Iron Maiden: Live Report della data di Imola

Domenica 15 Giugno 2003

Terza ed ultima giornata dell’Heineken Jammin Festival, quella maggiormente attesa da tutti gli headbanger italiani, visto che si tratta di una vera e propria monografia metal, con band storiche (Maiden su tutti), che si stanno affermando (Cradle of Filth), emergenti (Murderdolls) e, specialmente italiane. Sarà, infatti, il trittico Domine, Vision Divine, Lacuna Coil ad aprire le danze, risultando, alla fine superiori alla compagine straniera (Iron a parte, ma questo era prevedibile).

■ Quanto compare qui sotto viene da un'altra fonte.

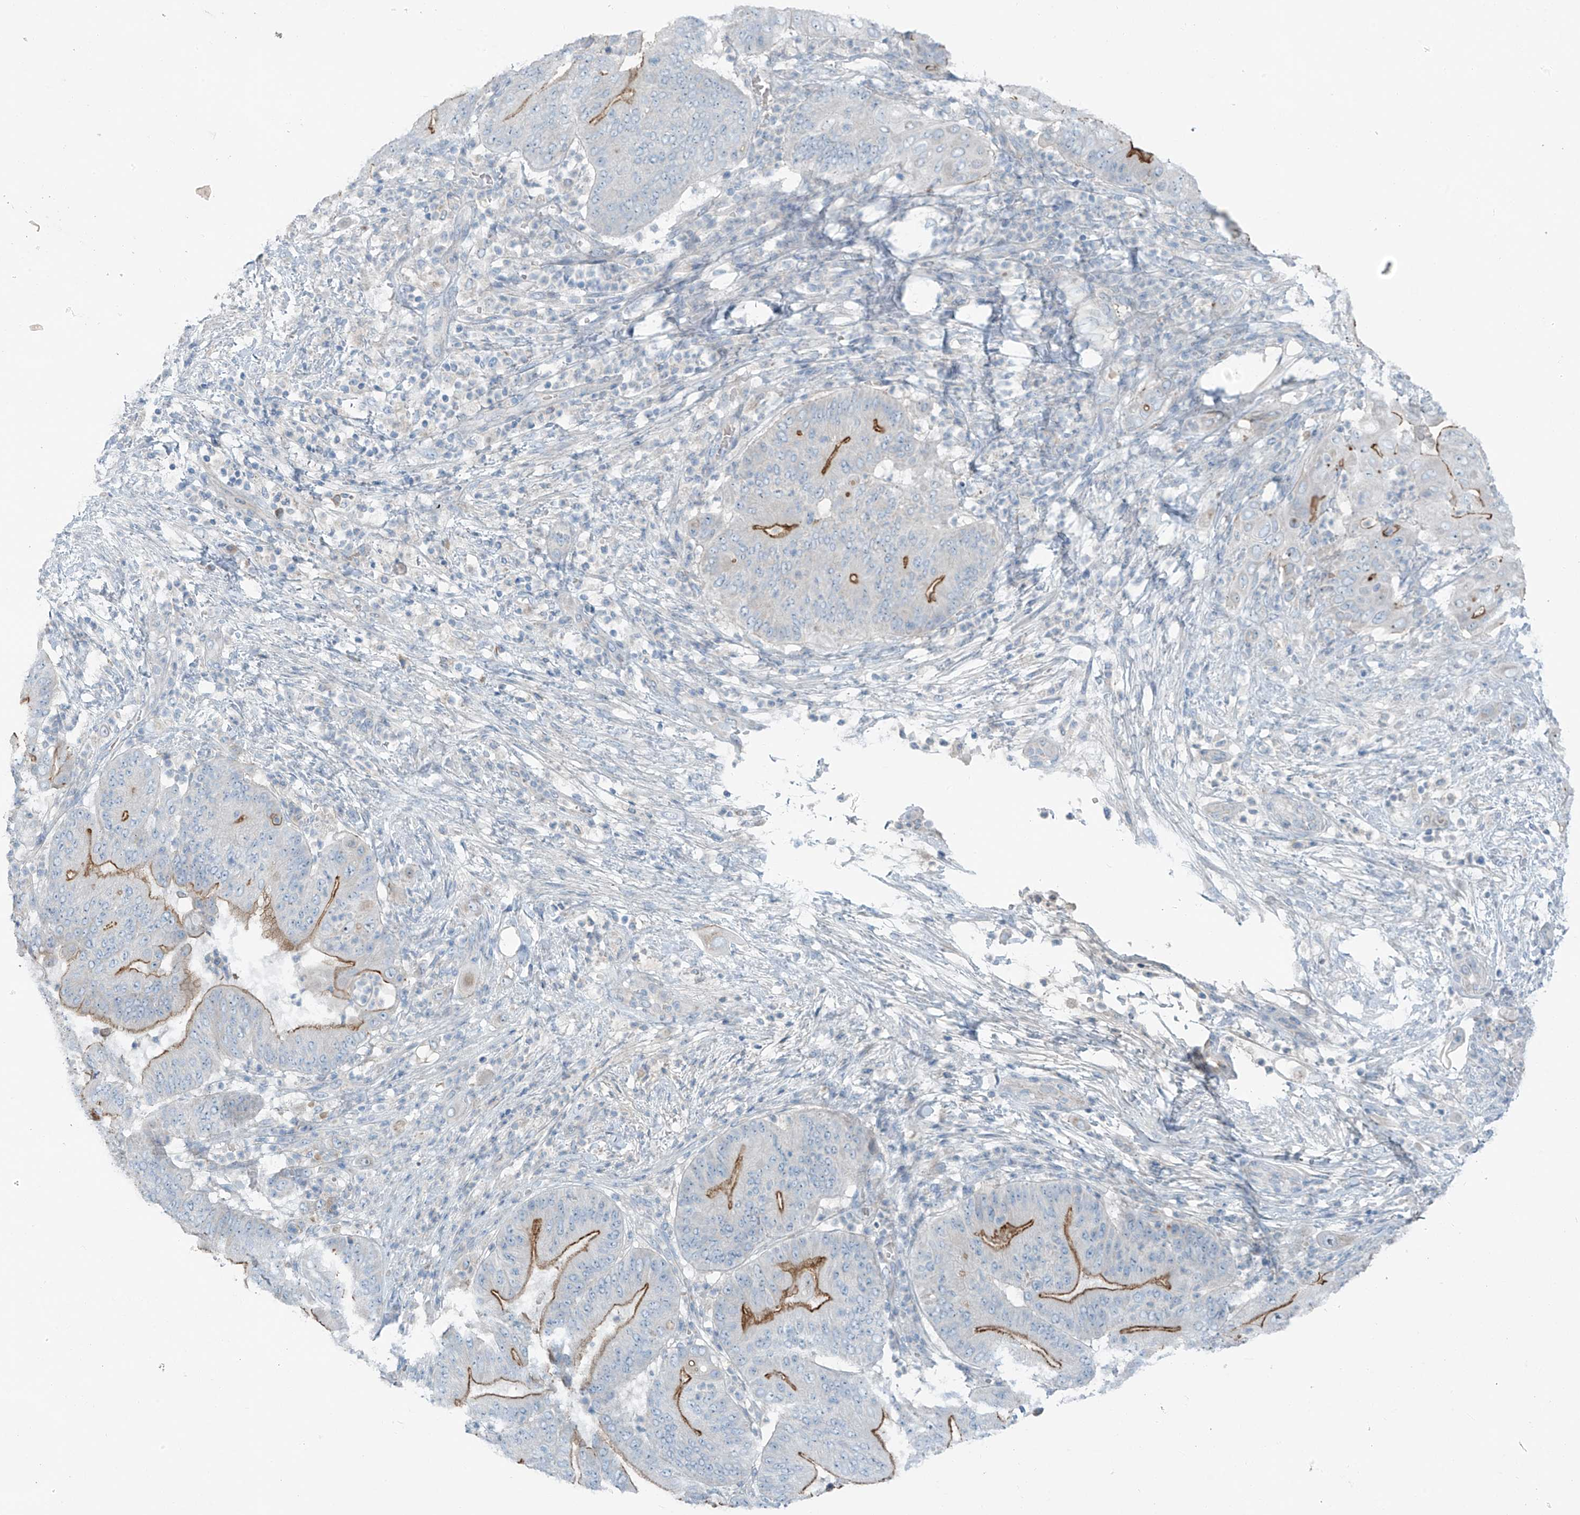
{"staining": {"intensity": "moderate", "quantity": ">75%", "location": "cytoplasmic/membranous"}, "tissue": "pancreatic cancer", "cell_type": "Tumor cells", "image_type": "cancer", "snomed": [{"axis": "morphology", "description": "Adenocarcinoma, NOS"}, {"axis": "topography", "description": "Pancreas"}], "caption": "A medium amount of moderate cytoplasmic/membranous positivity is identified in about >75% of tumor cells in pancreatic cancer tissue. (DAB IHC with brightfield microscopy, high magnification).", "gene": "FAM131C", "patient": {"sex": "female", "age": 77}}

Si apre con i toscani Domine la giornata di domenica 15 Giugno e non penso ci possa essere stata scelta migliore, visto che l’impatto generato dal loro quadrato speed-epic metal dalle forti reminiscenze anni ’80 è stato a dir poco tellurico. La voce di Morby, vero asso nella manica e spina dorsale delle composizioni del quintetto italiano, si dimostra subito in ottima forma, con potentissimi e taglienti acuti. Inoltre, il simpatico frontman toscano dimostra tutta la sua natura da animale da palcoscenico, incitando un pubblico carico di energia, il quale esplode come il tuono di un temporale estivo proprio durante l’esecuzione dell’anthem per eccellenza dei Domine: ‘Thunderstorm’. Lineari, diretti fino a rasentare la pedissequa riproposizione di certi schemi, i Domine lanciano fendenti precisi ed essenziali come ‘True Leader of Men’ o la finale ‘Defenders’, accolta da un autentico boato dalla folla, che inneggia all’eroe di questa giornata, Morby, anche se bisogna citare lo splendido operato di un drummer di prima categoria. Una vera e propria battaglia campale, vinta senz’ombra di dubbio dai Domine ed un pubblico che sta imparando a supportare gli ‘homeboys’.

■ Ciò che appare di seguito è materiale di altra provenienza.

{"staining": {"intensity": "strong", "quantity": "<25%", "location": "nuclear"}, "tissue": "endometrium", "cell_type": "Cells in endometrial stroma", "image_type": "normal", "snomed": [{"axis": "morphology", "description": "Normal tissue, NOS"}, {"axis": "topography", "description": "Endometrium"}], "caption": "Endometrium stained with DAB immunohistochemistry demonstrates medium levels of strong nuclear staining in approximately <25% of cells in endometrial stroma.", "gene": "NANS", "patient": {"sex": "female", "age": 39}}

Sempre dalla Toscana giungono le tempeste, verrebbe da dire citando un brano dei Sepultura (‘From the Past come the Storms’…mica ‘From Toscana…’!). Con l’entrata sul palco dei Vision Divine si passa ad un metal più melodico ed elaborato e si ha l’occasione di testare quella che da poco è diventata la vera ed unica band di Olaf Thorsen, dopo la sua dipartita dai Labyrynth. Suoni più complessi, visto l’entrata in formazione dell’ormai ‘uomo dalle mille band’ Oleg Smirnoff, alle tastiere. I brani del cd di debutto omonimo come ‘Send me an Angel’ o ‘New Eden’ si alternano con grande efficacia a quelli nuovi come ‘The Whisper’, eseguiti magistralmente dalla funambolica chitarra di Olaf e supportati dalla devastante batteria di Matt Stancioiu. La voce di Lione, spesso sotto il tiro delle critiche per le sue non eccelse prestazioni live, questa volta si dimostra impeccabile sotto il profilo esecutivo e sfoggia una discreta grinta da frontman, con la conseguente reazione positiva del pubblico. Una band nata come side-project e vista, in principio, come formazione ‘clone’ di molte altre (specie dei Labyrytnh), che sta cercando la propria personalità artistica: come primo passo, sul versante live, le prospettive sembrano più che rosee, speriamo non si fermino.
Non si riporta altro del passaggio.